Moving

“I’m moving again,” I said, sitting on a tall stool in my dad’s kitchen

“Again!? Jeez LOU-ise!” My eight-year-old brother Jack responded, wasting no opportunity to lay on the drama.

It was not an unreasonable reaction. Since I left my parents house in 2008, I’ve moved too many times to bother with counting. I’ve lived in a double wide trailer posing as a freshman dorm, a spare room in my friend’s mom’s house, a big crappy white house off Broadway with four 18-year-old-boys, a tent in the backyard of the Poison Lawn with my then boyfriend, an airstream camper at a NC farm, a drafty barn loft, a backyard shed, a random assortment of structures posing as homes and a handful more actual houses full of friends scattered across Knoxville like dry beans over the kitchen floor. Point being: I’m pretty familiar with this moving thing.

In the last year-and-a-half, I have moved six more times (an average of once every two months). I moved out of the little white house on E. 5th Avenue where I’d managed to stay for three whole years (the longest time I’ve lived anywhere as an adult) and across the country to Boise, Idaho where I landed in a backyard shed with my then partner. I should say: my abusive-alcoholic partner, although these are not things I was awake to at the time.

From there we upgraded to a boxcar with a wood stove dropped in the hill country some 30 miles outside Boise city limits. It was breathtaking beauty and the terror of isolation and the comfort of wildness distilled into one place, mixed up with snow despair and pine needles and gumption. When we first went there, I sat in the pine duff and between my feet I found that I was staring at a shard of a porcelain statue of the Virgin Mary. In the writing of the story of my life, a more romantic or barren location could not have been chosen in which to play out this chapter. In the middle of the winter I discovered I was pregnant, woke up to my situation, and left.

I drove back to Knoxville in time for February, the starving month. I spent that month at my mother’s house, allowing my body to begin the process of re-learning what it means to be safe before moving out to a grey rental just across the Tennessee River. It was a holding room, a place to wait on the outskirts of my real life while until I was ready to make a full re-entry.

In that first rental house we didn’t even have a couch for three months and on the day I brought Joseph home from the hospital, I found a handmade card on the dining room table that said my roommate wanted to leave. I reacted so powerfully to this new un-safeness that I couldn’t even talk about it for a number of days. Not to anyone, and when I finally did it was mixed up with a whole lot of tears on the couch I’d finally bought for $25 from Am Vets.

So, I scrambled frantically for a new place to live, and when Joseph was 8 weeks old I once again loaded the belongings that were no longer only mine, but ours, into the back of the car and moved us deeper into the county south of the river, setting up residence in the attic bedroom of a beautiful historic farmhouse in a place where the stars still come out at night. It was and is owned by the most genuine and giving woman a person could hope to know, and whose three-year-old daughter became Joseph’s first idol.
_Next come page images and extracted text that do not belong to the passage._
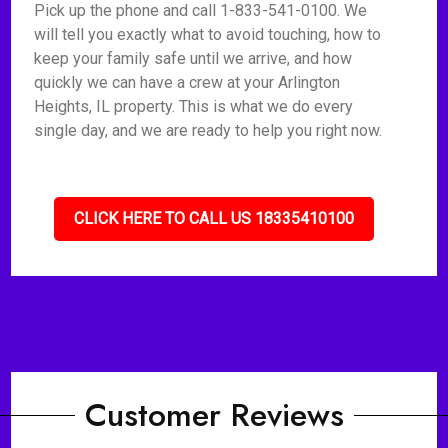
Pick up the phone and call 1-833-541-0100. We
will tell you exactly what to avoid touching, how to
keep your family safe until we arrive, and how
quickly we can have a crew at your Arlington
Heights, IL property. This is what we do every
single day, and we are ready to help you right now.
CLICK HERE TO CALL US 18335410100
Customer Reviews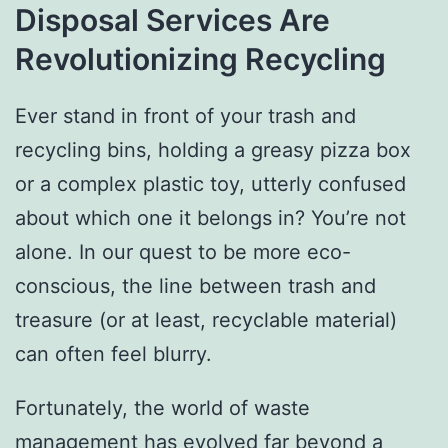
Disposal Services Are
Revolutionizing Recycling
Ever stand in front of your trash and
recycling bins, holding a greasy pizza box
or a complex plastic toy, utterly confused
about which one it belongs in? You’re not
alone. In our quest to be more eco-
conscious, the line between trash and
treasure (or at least, recyclable material)
can often feel blurry.
Fortunately, the world of waste
management has evolved far beyond a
When I landed there I was welcomed so completely and so without justification that I actually suffered from imposter syndrome. Why do they treat me with such kindness? They must be mistaken. No one who really knows me would treat me this well. But we passed the winter together, stoking the wood stove, and over time I came to believe that at last I really was safe, I really was welcome, and it wasn’t a mistake.

But then I chose to move again.

Finally, after so much running away from, after so much frantic scrambling just to provide a stable and safe home in which to sleep, after so many floors dropped out from under me, I am moving from a safe loving home into another safe loving home.

This is an amazing position to be in, and I need to name that many people will never experience the place that I am right now. While I am trying to understand my own experiences of not being safe I have to remember that every day there are hundreds of tiny unsafenesses that I do not have to experience simply because I am white, because I am straight, because I am temporarily able bodied, because I am young, the list goes on. This is just to say: I see the privilege from which I speak.

The house I moved in to belongs to one of my very best friends, Rose. She bought it in a moment of incredible courage and belief in the possibility of intentional, loving, committed community and – joy of joys – asked if Joseph and I would join her in seeking it.

This is how we found ourselves, just this morning, talking to each other through an open doorway, both of us covered in splotches of primer and paintbrushes in hand. There is something to this act of painting a room: it is a certain kind of commitment, and a willingness to do the hard unpleasant messy work to make it into what you need.